Hot on the heels of Google’s Stadia presentation, here’s the breakdown.

Stadia Pro – $9.99/month

If you want 4K, HDR, and 5.1 surround sound, you’ll need to pay for their monthly subscription. This price also includes a vague promise of “free games”, starting with Destiny 2 and all the fixin’s, including all DLC up to this point as well as the season pass. You will also get discounts on games you purchase on the Stadia platform, but no word on how much of a discount (expect 10% I’d assume).

Stadia Base – Free

The free, base option only allows for streams up to 1080p, 60FPS, and stereo sound. You don’t get any free games, nor do you get a discount on games you buy on the platform.

Stadia Founders – $120

The Founders Edition is a pre-order package which includes a Chromecast Ultra, a nice blue Stadia controller, 3 months of Pro (and all that entails including Destiny 2), a code to give a friend 3 free months of Pro, a Founder’s Badge, the right to reserve your name ahead of everyone else, and the first crack at the service when they are ready to go live. To break this down, though, a Chromecast Ultra is $70, the presentation video alluded to a Stadia controller being about the same price, and 3 months of Pro is about $30 ($60 if you want to factor in the friend code). Street value is about $200 if you buy the parts individually.


I have experienced Stadia. I have also experienced OnLive, and have tried many in-home point-to-point streaming services, and Stadia was almost a magical experience compared to all of these other options. I have pretty good Internet service which is somewhere between what you’d get from more rural areas and what you get in places where fiber is the norm, so a middling connection is apparently pretty suitable for this service. We only got to play Assassin’s Creed: Odyssey which isn’t super demanding in terms of input, but I never had any problem bashing skulls on account of lag.

I really want to pull the trigger on a Founder’s Edition, but there’s a few things standing in my way.

First is that I’ve been here before in more than one dimension. I bought into OnLive and that tanked. I was also a heavy user of several Google services that got closed down, like Wave, Reader, Messenger, and Plus. On the other hand, I am using their cell phone service, so I’m really caught between a rock and a hot-plate on this. If the service stays above water, it’ll continue on, but it seems like Google is prone to rapid decommissioning whenever they see their shadow.

Second and more importantly is that Stadia games are locked to Stadia’s platform. If the service tanks, those games are gone for good. In the best case scenario Google would partner with a fallout-platform to transfer rights somewhere else (we did get a free copy of Assassin’s Creed: Odyssey for the earlier test that we could “keep”), but that would be an unprecedented act of goodwill on everyone’s part that I just don’t think humanity is ready to enact. Stadia would never be Google’s bread and butter, so they will only operate this service until they decided it’s no longer in their best interest to do so, and with the closure goes all of the money thrown into the service (as well as access to the games we might be playing at the time).

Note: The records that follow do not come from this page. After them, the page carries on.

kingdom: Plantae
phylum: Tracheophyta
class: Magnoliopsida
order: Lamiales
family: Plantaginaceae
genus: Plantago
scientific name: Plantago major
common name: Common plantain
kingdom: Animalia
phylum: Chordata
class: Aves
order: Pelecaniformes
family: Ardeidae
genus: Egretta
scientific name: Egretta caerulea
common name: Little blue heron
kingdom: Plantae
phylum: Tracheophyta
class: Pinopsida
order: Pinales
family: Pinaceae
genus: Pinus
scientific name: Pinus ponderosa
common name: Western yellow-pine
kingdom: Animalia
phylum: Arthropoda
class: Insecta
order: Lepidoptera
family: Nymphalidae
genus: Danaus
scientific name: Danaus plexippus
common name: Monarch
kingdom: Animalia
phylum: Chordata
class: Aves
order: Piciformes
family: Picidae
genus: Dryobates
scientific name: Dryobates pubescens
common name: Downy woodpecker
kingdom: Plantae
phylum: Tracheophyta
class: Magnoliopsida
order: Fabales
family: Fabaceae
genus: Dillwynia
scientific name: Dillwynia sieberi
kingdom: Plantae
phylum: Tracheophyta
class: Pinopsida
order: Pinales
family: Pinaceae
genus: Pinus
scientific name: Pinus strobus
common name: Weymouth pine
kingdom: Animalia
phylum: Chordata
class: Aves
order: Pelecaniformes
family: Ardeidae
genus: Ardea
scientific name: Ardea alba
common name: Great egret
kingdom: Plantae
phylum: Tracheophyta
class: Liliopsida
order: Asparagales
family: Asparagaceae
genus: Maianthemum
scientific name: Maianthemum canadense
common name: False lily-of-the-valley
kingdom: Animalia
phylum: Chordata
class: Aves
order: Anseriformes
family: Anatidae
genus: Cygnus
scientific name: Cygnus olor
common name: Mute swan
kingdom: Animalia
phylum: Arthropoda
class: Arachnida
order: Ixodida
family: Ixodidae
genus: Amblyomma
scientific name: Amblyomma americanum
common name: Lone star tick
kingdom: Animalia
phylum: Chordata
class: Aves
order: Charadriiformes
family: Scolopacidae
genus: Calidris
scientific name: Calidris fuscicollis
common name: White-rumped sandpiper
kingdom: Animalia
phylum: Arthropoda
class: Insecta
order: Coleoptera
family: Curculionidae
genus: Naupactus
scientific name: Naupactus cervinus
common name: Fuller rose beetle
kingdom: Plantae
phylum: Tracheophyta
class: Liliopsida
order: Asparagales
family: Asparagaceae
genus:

Third is that in order for Stadia to succeed, people have to believe in it, and judging by the reactions to the naming ceremony earlier in the year, and the reactions I’m seeing on Twitter today, that outcome is completely up in the air. The promise of low-to-no-latency streaming is a heady one, and as mentioned, those who have tried have failed. Google does have everything OnLive doesn’t, especially the smartest people and the largest infrastructure, so aside from Microsoft and Sony, Google would be the one company I’d name who might be able to make it work. Considering my personal experience, it does work, but you can’t convince an angry Internet mob who’s content with their own self-satisfaction that because it never has been done it never will be done. To prevent Google from killing Stadia a few years down the road, it needs to convince people that it works and that it works well. That means, obviously, that it has to work well for everyone, or the bulk of users who try it across different speeds and configurations. That there’s a free tier is good, but that free tier needs something to allow potential users to kick the tires. We all know there’s a contingent of YouTubers out there who are already editing their “Here’s why Stadia will fail” videos which will only steel an already skeptical population against the service before they can even be persuaded to try it themselves. People need a no-risk option to take the service for a spin so they can see for themselves, and that’s the only way Stadia is going to convince gamers that the service is a viable player in the space.

I’ve typed this up several times now and to be honest, each one has been in an attempt to give myself wiggle room should I cave and buy the Founder’s Edition, but I’ve reached the last paragraph and the song remains the same: I’ll try Stadia when it launches, but I’ve been burned before by services like this. I need to see that Stadia has a chance in the court of public opinion so I know that its safe to actually buy games on that platform.